[Start of Attachment]

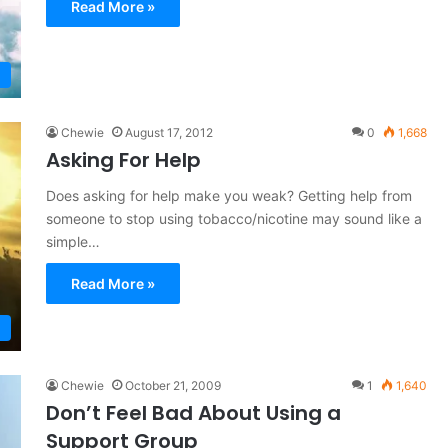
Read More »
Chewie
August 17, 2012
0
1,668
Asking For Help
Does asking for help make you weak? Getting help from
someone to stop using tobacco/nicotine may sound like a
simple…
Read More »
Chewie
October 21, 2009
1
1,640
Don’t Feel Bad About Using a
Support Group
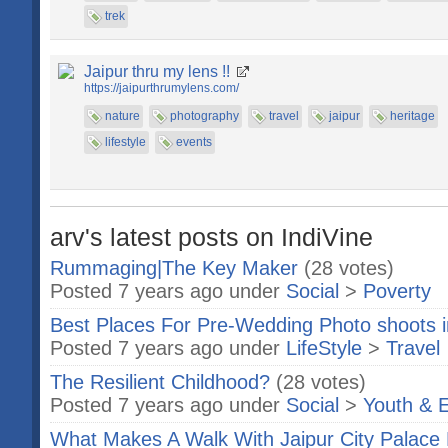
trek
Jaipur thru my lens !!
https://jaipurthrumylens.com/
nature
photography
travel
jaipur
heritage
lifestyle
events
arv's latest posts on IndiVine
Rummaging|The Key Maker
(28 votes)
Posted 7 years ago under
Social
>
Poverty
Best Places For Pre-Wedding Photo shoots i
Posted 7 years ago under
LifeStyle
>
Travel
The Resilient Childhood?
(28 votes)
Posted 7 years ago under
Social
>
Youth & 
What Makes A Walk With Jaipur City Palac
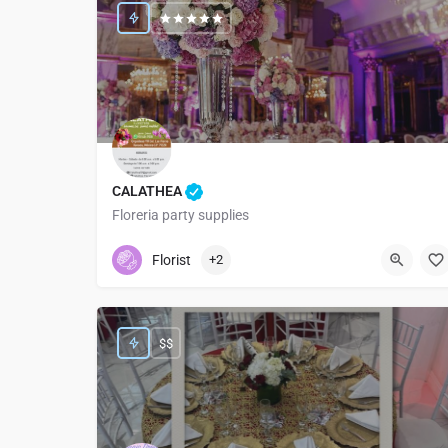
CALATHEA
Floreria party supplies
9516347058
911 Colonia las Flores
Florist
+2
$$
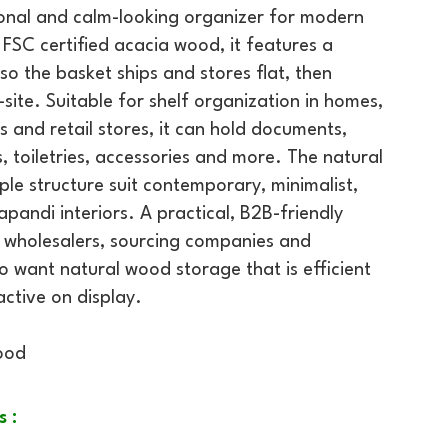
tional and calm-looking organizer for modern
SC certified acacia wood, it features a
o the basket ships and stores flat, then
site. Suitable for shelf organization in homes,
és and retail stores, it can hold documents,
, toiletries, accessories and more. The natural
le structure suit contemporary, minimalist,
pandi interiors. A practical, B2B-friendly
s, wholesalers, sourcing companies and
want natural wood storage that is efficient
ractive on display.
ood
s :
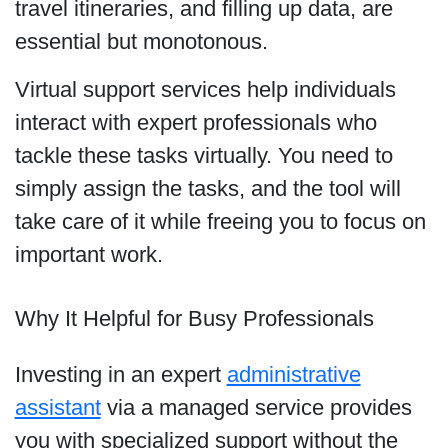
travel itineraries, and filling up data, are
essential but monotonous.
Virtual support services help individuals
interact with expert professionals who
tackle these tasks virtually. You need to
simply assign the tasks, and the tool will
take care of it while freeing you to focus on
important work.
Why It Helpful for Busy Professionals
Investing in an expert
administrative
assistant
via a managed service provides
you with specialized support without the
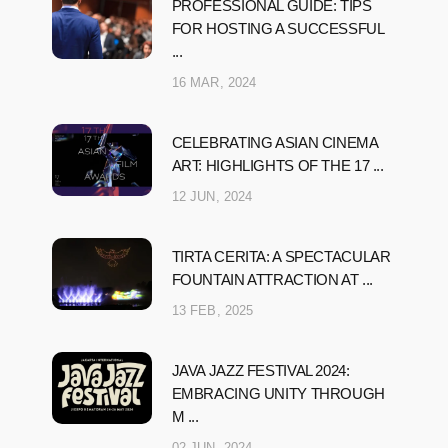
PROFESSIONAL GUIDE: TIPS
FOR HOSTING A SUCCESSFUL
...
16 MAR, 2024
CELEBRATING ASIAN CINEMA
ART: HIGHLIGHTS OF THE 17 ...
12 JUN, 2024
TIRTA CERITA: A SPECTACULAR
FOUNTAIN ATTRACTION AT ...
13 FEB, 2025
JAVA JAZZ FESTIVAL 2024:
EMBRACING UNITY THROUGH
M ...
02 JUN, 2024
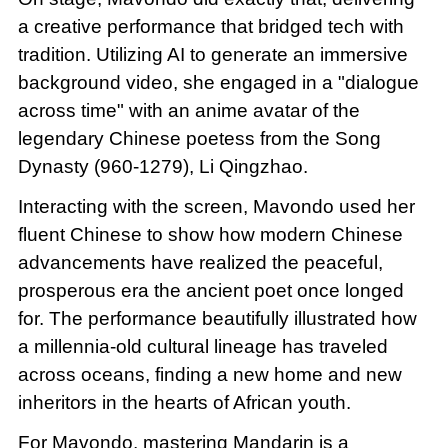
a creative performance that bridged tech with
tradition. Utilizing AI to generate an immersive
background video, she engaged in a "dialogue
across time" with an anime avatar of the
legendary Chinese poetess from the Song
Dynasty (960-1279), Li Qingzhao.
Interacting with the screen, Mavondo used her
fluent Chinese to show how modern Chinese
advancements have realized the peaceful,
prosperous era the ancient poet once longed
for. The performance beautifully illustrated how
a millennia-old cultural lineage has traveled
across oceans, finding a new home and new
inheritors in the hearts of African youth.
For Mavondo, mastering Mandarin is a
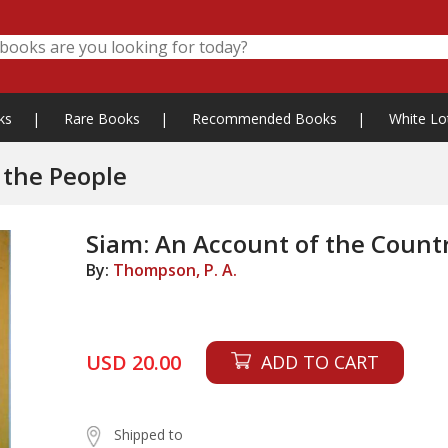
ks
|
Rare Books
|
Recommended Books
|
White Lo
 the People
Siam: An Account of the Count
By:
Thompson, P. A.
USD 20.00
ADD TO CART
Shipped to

[End of Attachment]

Reproduce all of the data exactly; the pictures do not belong in the copy.

Read More »
Chewie
August 17, 2012
0
1,668
Asking For Help
Does asking for help make you weak? Getting help from
someone to stop using tobacco/nicotine may sound like a
simple…
Read More »
Chewie
October 21, 2009
1
1,640
Don’t Feel Bad About Using a
Support Group
trek
Jaipur thru my lens !!
https://jaipurthrumylens.com/
nature
photography
travel
jaipur
heritage
lifestyle
events
arv's latest posts on IndiVine
Rummaging|The Key Maker
(28 votes)
Posted 7 years ago under
Social
>
Poverty
Best Places For Pre-Wedding Photo shoots i
Posted 7 years ago under
LifeStyle
>
Travel
The Resilient Childhood?
(28 votes)
Posted 7 years ago under
Social
>
Youth & 
What Makes A Walk With Jaipur City Palac
CALATHEA
Floreria party supplies
9516347058
911 Colonia las Flores
Florist
+2
$$
tional and calm-looking organizer for modern
SC certified acacia wood, it features a
o the basket ships and stores flat, then
site. Suitable for shelf organization in homes,
és and retail stores, it can hold documents,
, toiletries, accessories and more. The natural
le structure suit contemporary, minimalist,
pandi interiors. A practical, B2B-friendly
s, wholesalers, sourcing companies and
want natural wood storage that is efficient
ractive on display.
ood
s :
travel itineraries, and filling up data, are
essential but monotonous.
Virtual support services help individuals
interact with expert professionals who
tackle these tasks virtually. You need to
simply assign the tasks, and the tool will
take care of it while freeing you to focus on
important work.
Why It Helpful for Busy Professionals
Investing in an expert
administrative
assistant
via a managed service provides
you with specialized support without the
PROFESSIONAL GUIDE: TIPS
FOR HOSTING A SUCCESSFUL
...
16 MAR, 2024
CELEBRATING ASIAN CINEMA
ART: HIGHLIGHTS OF THE 17 ...
12 JUN, 2024
TIRTA CERITA: A SPECTACULAR
FOUNTAIN ATTRACTION AT ...
13 FEB, 2025
JAVA JAZZ FESTIVAL 2024:
EMBRACING UNITY THROUGH
M ...
02 JUN, 2024
a creative performance that bridged tech with
tradition. Utilizing AI to generate an immersive
background video, she engaged in a "dialogue
across time" with an anime avatar of the
legendary Chinese poetess from the Song
Dynasty (960-1279), Li Qingzhao.
Interacting with the screen, Mavondo used her
fluent Chinese to show how modern Chinese
advancements have realized the peaceful,
prosperous era the ancient poet once longed
for. The performance beautifully illustrated how
a millennia-old cultural lineage has traveled
across oceans, finding a new home and new
inheritors in the hearts of African youth.
For Mavondo, mastering Mandarin is a
ks
|
Rare Books
|
Recommended Books
|
White Lo
 the People
Siam: An Account of the Count
By:
Thompson, P. A.
USD 20.00
ADD TO CART
Shipped to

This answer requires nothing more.